# Work order
Copy out the text in each of the rows below word for word, leaving out the pictures.
──────── Records provided ────────
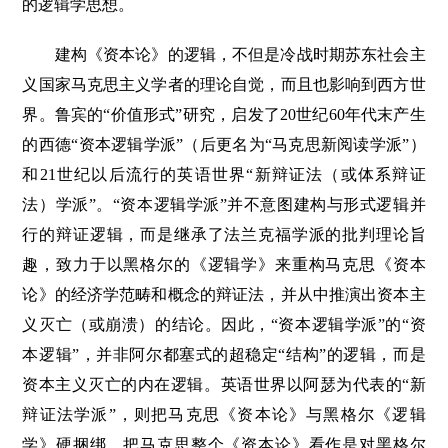
的逻辑学思想。
建构《资本论》的逻辑，不但是冷战时期苏东社会主
义国家马克思主义学者的理论自觉，而且也影响到西方世
界。鲁宾的“价值形式”研究，启发了20世纪60年代末产生
的西德“资本逻辑学派”（后更名为“马克思新阅读学派”）
和21世纪以后流行的英语世界“新辩证法（或体系辩证
法）学派”。“资本逻辑学派”并不意图建构与形式逻辑并
行的辩证逻辑，而是继承了法兰克福学派的批判理论旨
趣，致力于以黑格尔的《逻辑学》来重构马克思《资本
论》的经济学范畴和概念的辩证法，并从中推演出资本主
义灭亡（或崩溃）的结论。因此，“资本逻辑学派”的“资
本逻辑”，并非阿尔都塞式的超稳定“结构”的逻辑，而是
资本主义灭亡的内在逻辑。英语世界以阿瑟为代表的“新
辩证法学派”，则把马克思《资本论》与黑格尔《逻辑
学》硬捆绑，把马克思整个《资本论》看作是对黑格尔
────────
# Finished task
的逻辑学思想。
建构《资本论》的逻辑，不但是冷战时期苏东社会主
义国家马克思主义学者的理论自觉，而且也影响到西方世
界。鲁宾的“价值形式”研究，启发了20世纪60年代末产生
的西德“资本逻辑学派”（后更名为“马克思新阅读学派”）
和21世纪以后流行的英语世界“新辩证法（或体系辩证
法）学派”。“资本逻辑学派”并不意图建构与形式逻辑并
行的辩证逻辑，而是继承了法兰克福学派的批判理论旨
趣，致力于以黑格尔的《逻辑学》来重构马克思《资本
论》的经济学范畴和概念的辩证法，并从中推演出资本主
义灭亡（或崩溃）的结论。因此，“资本逻辑学派”的“资
本逻辑”，并非阿尔都塞式的超稳定“结构”的逻辑，而是
资本主义灭亡的内在逻辑。英语世界以阿瑟为代表的“新
辩证法学派”，则把马克思《资本论》与黑格尔《逻辑
学》硬捆绑，把马克思整个《资本论》看作是对黑格尔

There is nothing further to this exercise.